Tuesday, April 29, 2014

The Hold Steady Has Teeth Dreams

The Hold Steady
Maybe the best thing about Teeth Dreams by The Hold Steady isn't master storyteller Craig Finn kicking out middle-aged narratives about reuniting with old friends and looking back. Maybe it's the band's next evolution with the addition of Steve Selvidge, giving The Hold Steady a third guitar and a reimagined sound much different than when it included Frank Niolay on keys.

Indeed, Teeth Dreams has only little bits in common with the band's pre-hiatus work that led up to the musically sharp but relatively weak lyrics on Heaven Is Whenever (2010). And most notable about the change they seem to have undergone is that what used to be alternative with punk leanings now feels like band-backed blue collar rock and roll. The Springsteen influences are now hugely obvious.

He's not the only influence, mind you. The production work of Nick Raskulinecz (Foo Fighters, Alice In Chains, Rush) at Rock Falcon Studios in Franklin, Tennessee, is all over the album too. It makes the whole affair more accessible than anything the band has tried in the past, while also giving up more room for Finn to carve out some details that have always brought out the best of his work. 

Teeth Dreams is a melodramatic return and reinvention. 

When you add it all up, the reason Teeth Dreams really works as an album is because Finn really does make it feel like he has gone back to the Minnesota that he loves to source for stories. But in doing so, he and the band forward the idea that he is a different man than the one who left it all behind. 
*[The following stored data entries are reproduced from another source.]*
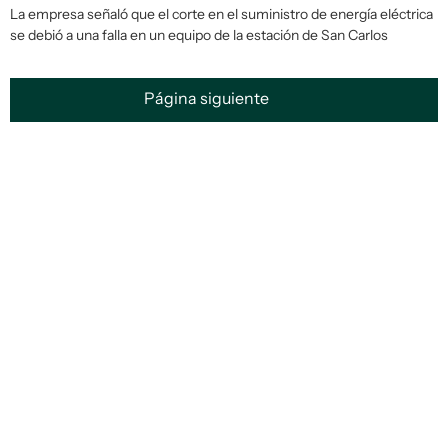
La empresa señaló que el corte en el suministro de energía eléctrica
se debió a una falla en un equipo de la estación de San Carlos
Página siguiente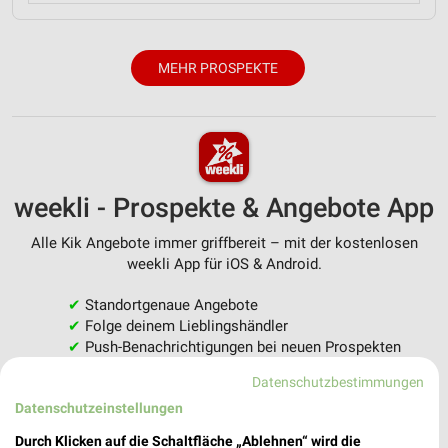
MEHR PROSPEKTE
weekli - Prospekte & Angebote App
Alle Kik Angebote immer griffbereit – mit der kostenlosen
weekli App für iOS & Android.
✔
Standortgenaue Angebote
✔
Folge deinem Lieblingshändler
✔
Push-Benachrichtigungen bei neuen Prospekten
✔
Einkaufsliste - Einkauf stressfrei planen
Datenschutzbestimmungen
Datenschutzeinstellungen
JETZT LADEN UND SPAREN!
Durch Klicken auf die Schaltfläche „Ablehnen“ wird die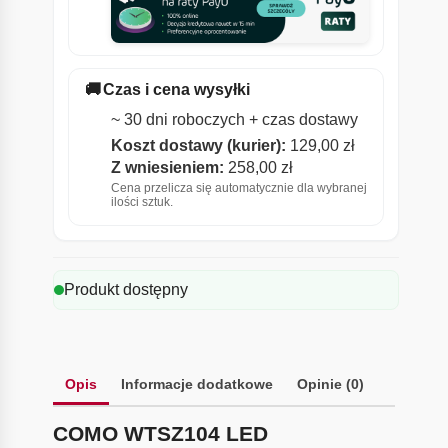
🚚
Czas i cena wysyłki
~ 30 dni roboczych + czas dostawy
Koszt dostawy (kurier):
129,00
zł
Z wniesieniem:
258,00
zł
Cena przelicza się automatycznie dla wybranej
ilości sztuk.
Produkt dostępny
Opis
Informacje dodatkowe
Opinie (0)
COMO WTSZ104 LED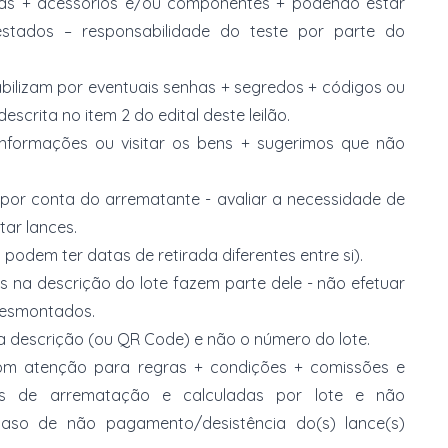
as + acessórios e/ou componentes + podendo estar
stados – responsabilidade do teste por parte do
bilizam por eventuais senhas + segredos + códigos ou
scrita no item 2 do edital deste leilão.
informações ou visitar os bens + sugerimos que não
or conta do arrematante - avaliar a necessidade de
tar lances.
 podem ter datas de retirada diferentes entre si).
s na descrição do lote fazem parte dele - não efetuar
 desmontados.
da descrição (ou QR Code) e não o número do lote.
 com atenção para regras + condições + comissões e
ores de arrematação e calculadas por lote e não
aso de não pagamento/desistência do(s) lance(s)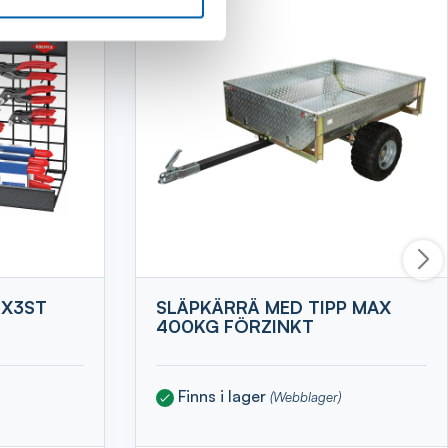
7X3ST
SLÄPKÄRRÄ MED TIPP MAX
400KG FÖRZINKT
Finns i lager
(Webblager)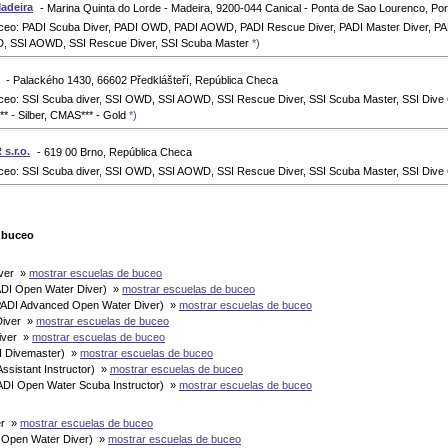
adeira
- Marina Quinta do Lorde - Madeira, 9200-044 Canical - Ponta de Sao Lourenco, Por
uceo: PADI Scuba Diver, PADI OWD, PADI AOWD, PADI Rescue Diver, PADI Master Diver, P
D, SSI AOWD, SSI Rescue Diver, SSI Scuba Master
*)
- Palackého 1430, 66602 Předklášteří, República Checa
uceo: SSI Scuba diver, SSI OWD, SSI AOWD, SSI Rescue Diver, SSI Scuba Master, SSI Dive
* - Silber, CMAS*** - Gold
*)
.r.o.
- 619 00 Brno, República Checa
uceo: SSI Scuba diver, SSI OWD, SSI AOWD, SSI Rescue Diver, SSI Scuba Master, SSI Div
e buceo
iver »
mostrar escuelas de buceo
DI Open Water Diver) »
mostrar escuelas de buceo
ADI Advanced Open Water Diver) »
mostrar escuelas de buceo
Diver »
mostrar escuelas de buceo
iver »
mostrar escuelas de buceo
I Divemaster) »
mostrar escuelas de buceo
Assistant Instructor) »
mostrar escuelas de buceo
DI Open Water Scuba Instructor) »
mostrar escuelas de buceo
er »
mostrar escuelas de buceo
 Open Water Diver) »
mostrar escuelas de buceo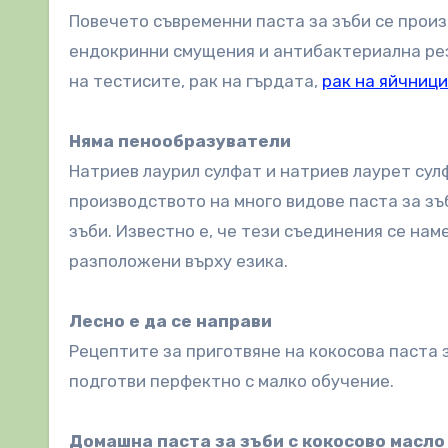
Повечето съвременни паста за зъби се произ
ендокринни смущения и антибактериална рез
на тестисите, рак на гърдата,
рак на яйчниц
Няма пенообразуватели
Натриев лаурил сулфат и натриев лаурет сул
производството на много видове паста за зъ
зъби. Известно е, че тези съединения се на
разположени върху езика.
Лесно е да се направи
Рецептите за приготвяне на кокосова паста з
подготви перфектно с малко обучение.
Домашна паста за зъби с кокосово масло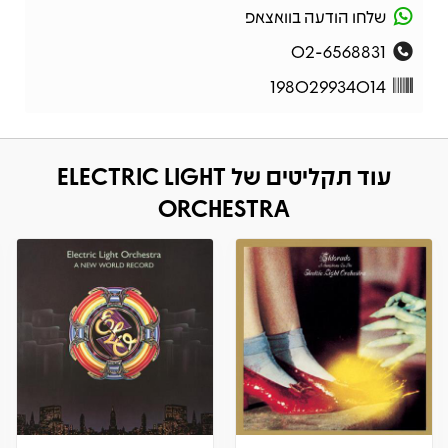
שלחו הודעה בוואצאפ
02-6568831
198029934014
עוד תקליטים של ELECTRIC LIGHT
ORCHESTRA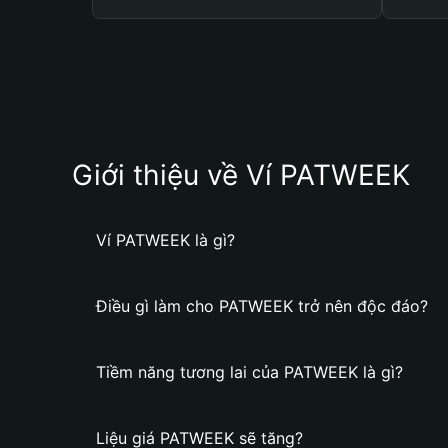
Giới thiệu về Ví PATWEEK
Ví PATWEEK là gì?
Điều gì làm cho PATWEEK trở nên độc đáo?
Tiềm năng tương lai của PATWEEK là gì?
Liệu giá PATWEEK sẽ tăng?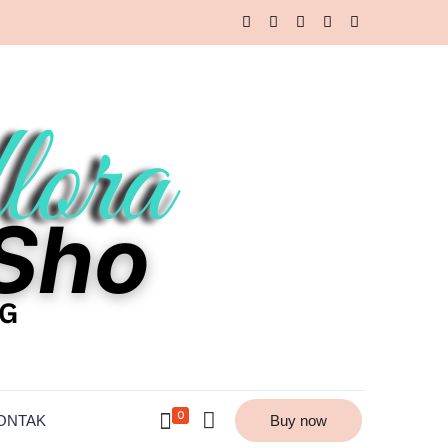
0
ONTAK
Buy now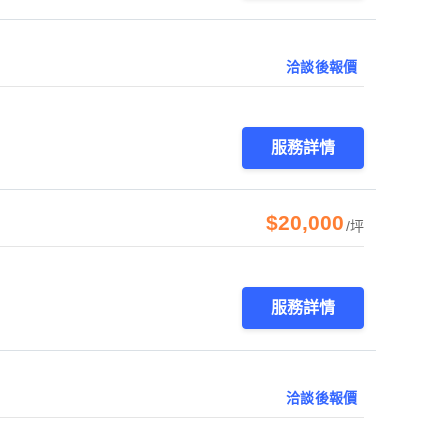
洽談後報價
服務詳情
$20,000
/坪
服務詳情
洽談後報價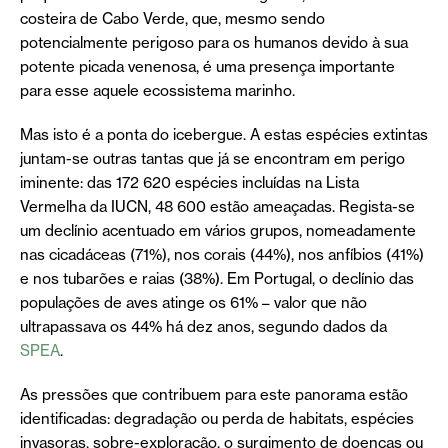
costeira de Cabo Verde, que, mesmo sendo
potencialmente perigoso para os humanos devido à sua
potente picada venenosa, é uma presença importante
para esse aquele ecossistema marinho.
Mas isto é a ponta do icebergue. A estas espécies extintas
juntam-se outras tantas que já se encontram em perigo
iminente: das 172 620 espécies incluídas na Lista
Vermelha da IUCN, 48 600 estão ameaçadas. Regista-se
um declínio acentuado em vários grupos, nomeadamente
nas cicadáceas (71%), nos corais (44%), nos anfíbios (41%)
e nos tubarões e raias (38%). Em Portugal, o declínio das
populações de aves atinge os 61% – valor que não
ultrapassava os 44% há dez anos, segundo dados da
SPEA
.
As pressões que contribuem para este panorama estão
identificadas: degradação ou perda de habitats, espécies
invasoras, sobre-exploração, o surgimento de doenças ou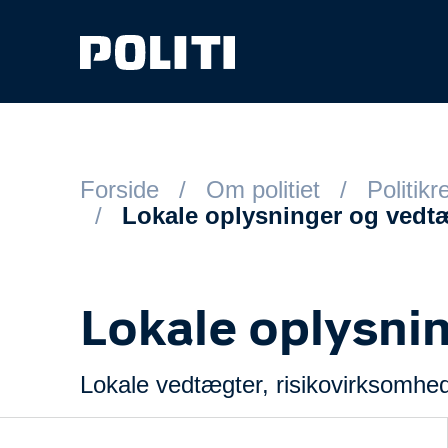
Spring til hovedindhold
Forside
Om politiet
Politik
Lokale oplysninger og vedt
Lokale oplysni
Lokale vedtægter, risikovirksomhed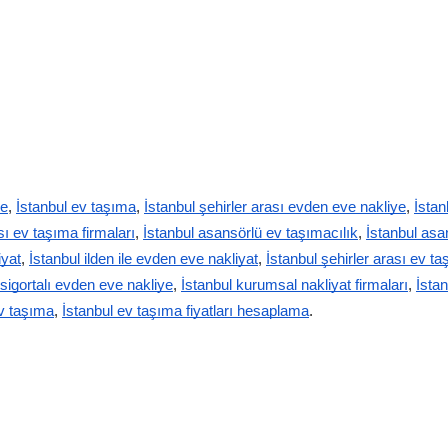
ye
,
İstanbul ev taşıma
,
İstanbul şehirler arası evden eve nakliye
,
İstan
sı ev taşıma firmaları
,
İstanbul asansörlü ev taşımacılık
,
İstanbul asa
iyat
,
İstanbul ilden ile evden eve nakliyat
,
İstanbul şehirler arası ev t
 sigortalı evden eve nakliye
,
İstanbul kurumsal nakliyat firmaları
,
İstan
ev taşıma
,
İstanbul ev taşıma fiyatları hesaplama
.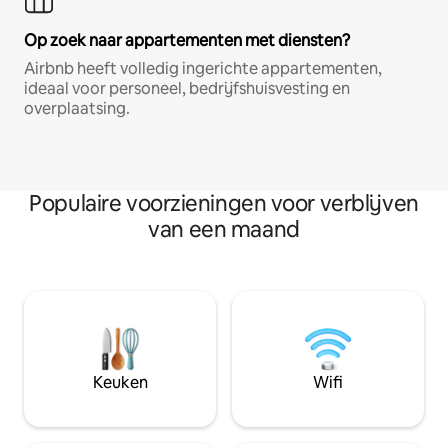
Op zoek naar appartementen met diensten?
Airbnb heeft volledig ingerichte appartementen,
ideaal voor personeel, bedrijfshuisvesting en
overplaatsing.
Populaire voorzieningen voor verblijven
van een maand
Keuken
Wifi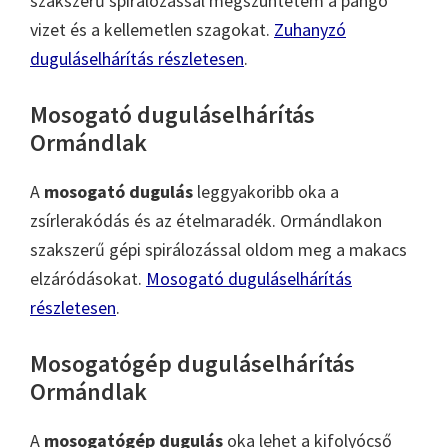
szakszerű spirálozással megszüntetem a pangó
vizet és a kellemetlen szagokat.
Zuhanyzó
duguláselhárítás részletesen
.
Mosogató duguláselhárítás
Ormándlak
A
mosogató dugulás
leggyakoribb oka a
zsírlerakódás és az ételmaradék. Ormándlakon
szakszerű gépi spirálozással oldom meg a makacs
elzáródásokat.
Mosogató duguláselhárítás
részletesen
.
Mosogatógép duguláselhárítás
Ormándlak
A
mosogatógép dugulás
oka lehet a kifolyócső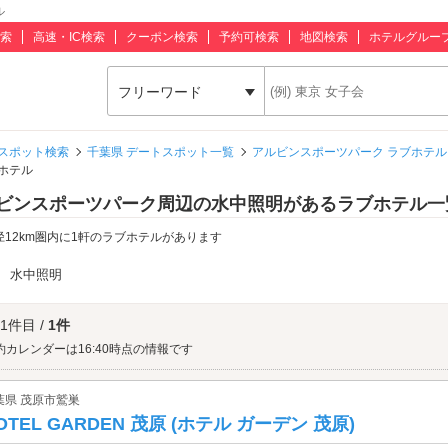
ル
索
高速・IC検索
クーポン検索
予約可検索
地図検索
ホテルグルー
フリーワード
スポット検索
千葉県 デートスポット一覧
アルビンスポーツパーク ラブホテル
ホテル
ビンスポーツパーク周辺の水中照明があるラブホテル一
径12km圏内に1軒のラブホテルがあります
：
水中照明
 1件目 /
1件
約カレンダーは16:40時点の情報です
葉県 茂原市鷲巣
OTEL GARDEN 茂原 (ホテル ガーデン 茂原)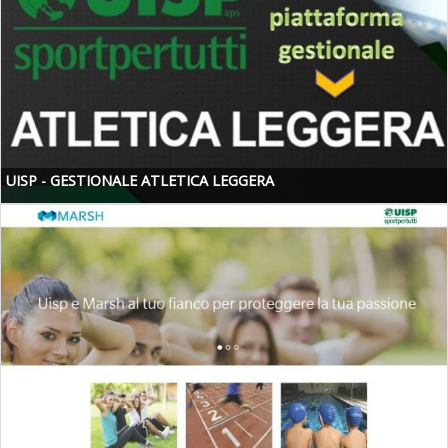
UISP - GESTIONALE ATLETICA LEGGERA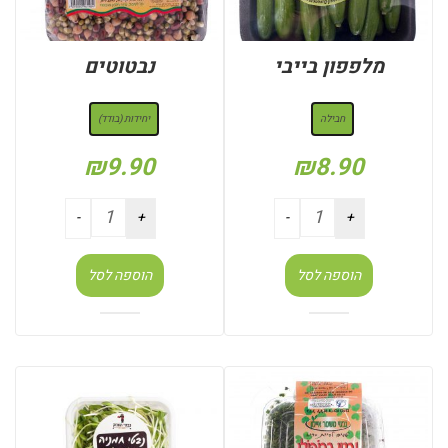
מלפפון בייבי
נבטוטים
: חבילה
: יחידות (בודד)
חבילה
יחידות (בודד)
₪
9.90
₪
8.90
הוספה לסל
הוספה לסל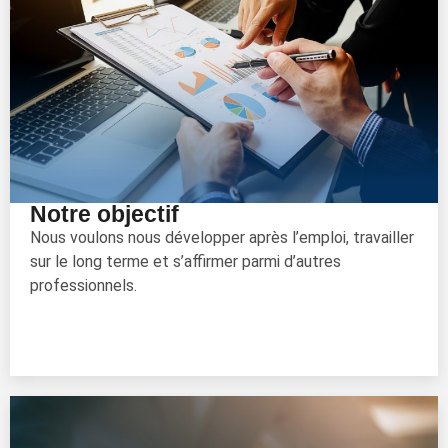
Notre objectif
Nous voulons nous développer après l’emploi, travailler
sur le long terme et s’affirmer parmi d’autres
professionnels.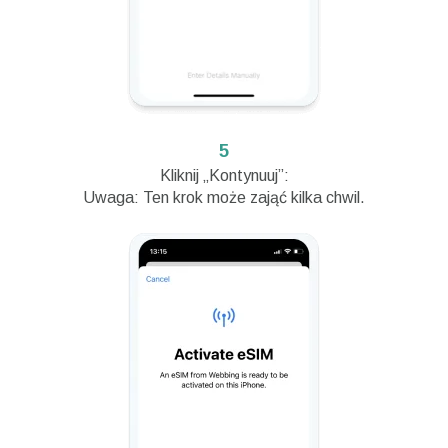
5
Kliknij „Kontynuuj”:
Uwaga: Ten krok może zająć kilka chwil.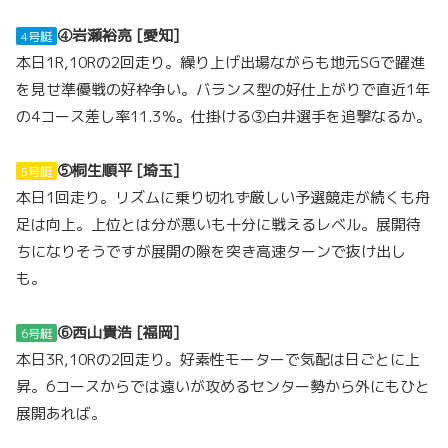
④岩瀬裕亮 [愛知]
4号艇
本日1R,10Rの2回走り。繰り上げ出場ながらも地元SGで躍進
を見せ準優戦の好枠争い。バランス型の好仕上がりで直近1年
の4コース差し率11.3％。仕掛ける③白井選手を追撃なるか。
⑤桐生順平 [埼玉]
5号艇
本日1回走り。リズムに乗り切れず厳しい予選競走が続くも舟
足は向上。上位とは分が悪いも十分に戦えるレベル。展開待
ちになりそうですが展開の隙を突き高速ターンで抜け出し
も。
⑥西山貴浩 [福岡]
6号艇
本日3R,10Rの2回走り。好素性モーターで気配は日ごとに上
昇。6コースからでは遠いが攻めるセンター勢から外にもひと
展開あれば。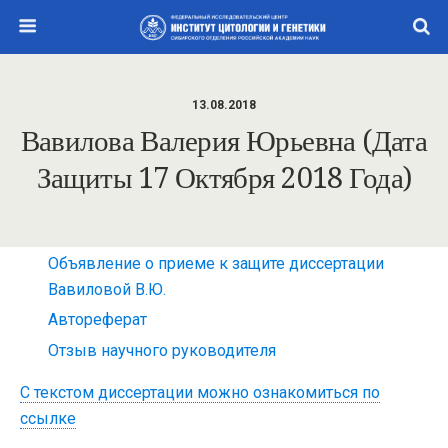
13.08.2018
Вавилова Валерия Юрьевна (дата
Защиты 17 Октября 2018 Года)
Объявление о приеме к защите диссертации
Вавиловой В.Ю.
Автореферат
Отзыв научного руководителя
С текстом диссертации можно ознакомиться по
ссылке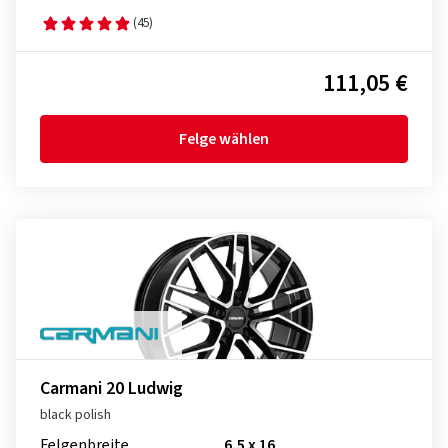
(45)
111,05 €
Felge wählen
Carmani 20 Ludwig
black polish
Felgenbreite
6,5 x 16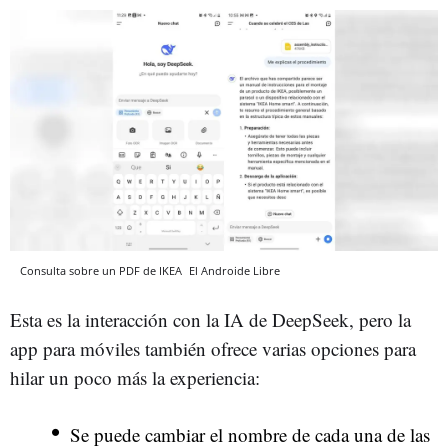
Consulta sobre un PDF de IKEA
El Androide Libre
Esta es la interacción con la IA de DeepSeek, pero la
app para móviles también ofrece varias opciones para
hilar un poco más la experiencia:
Se puede cambiar el nombre de cada una de las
So as much as a landscape we leave makes us who we are, so do the experiences we have in its absence, making any return to it less of a homecoming and more of a reconciliation as a stranger among the familiar. Much of Teeth Dreams feels like that. It's a stranger among the familiar, opening with I Hope The Whole Thing Didn't Frighten You. 

Frighten You has exactly the kind of lyrics one would expect from Finn looking back with one foot in the past and one in the present. It's a song about old friends who haven't changed so much and yet it still frightens him to think you used to have something in common. Or, maybe more precisely, it might frighten anyone you bring along with you.


Spinners is another such story, almost like looking in on a friend or former lover. In this is one, his story centers on a girl who tries to forget her heartbreak by getting back out there and doing things. But the solution doesn't lead to resolution. Sometimes it just complicates everything even more.

The Only Thing is another breakup song, but with its focus on the reunion long afterward as opposed to the split. The track is striking because it draws out the awkwardness of seeing someone again when all you have left between each other are some memories. Lyrically, it is one of the more overlooked tracks on the album.

In contrast, the balladic The Ambassador is another reunion track that feels significantly more bittersweet despite being tied more to a location than a person. It might even be that absence of the people who used to frequent there is so haunting as a memory. It's like revisiting an old neighborhood and not knowing anyone who lives there anymore. 

Teeth Dreams By The Hold Steady Echoes 5.4 On The Liquid Hip Richter Scale.

After these opening tracks, there are no particular high points but there are plenty of highlights. Big Cig attempts to elevate the album back to a rocker. Runner's High has some decent riffs slipped in by Selvidge. And Almost Everything gives the album an acoustic moment before Finn breaks into his desperately epic 9-minute song Oaks, which gives the album's conclusion a fadeout completion.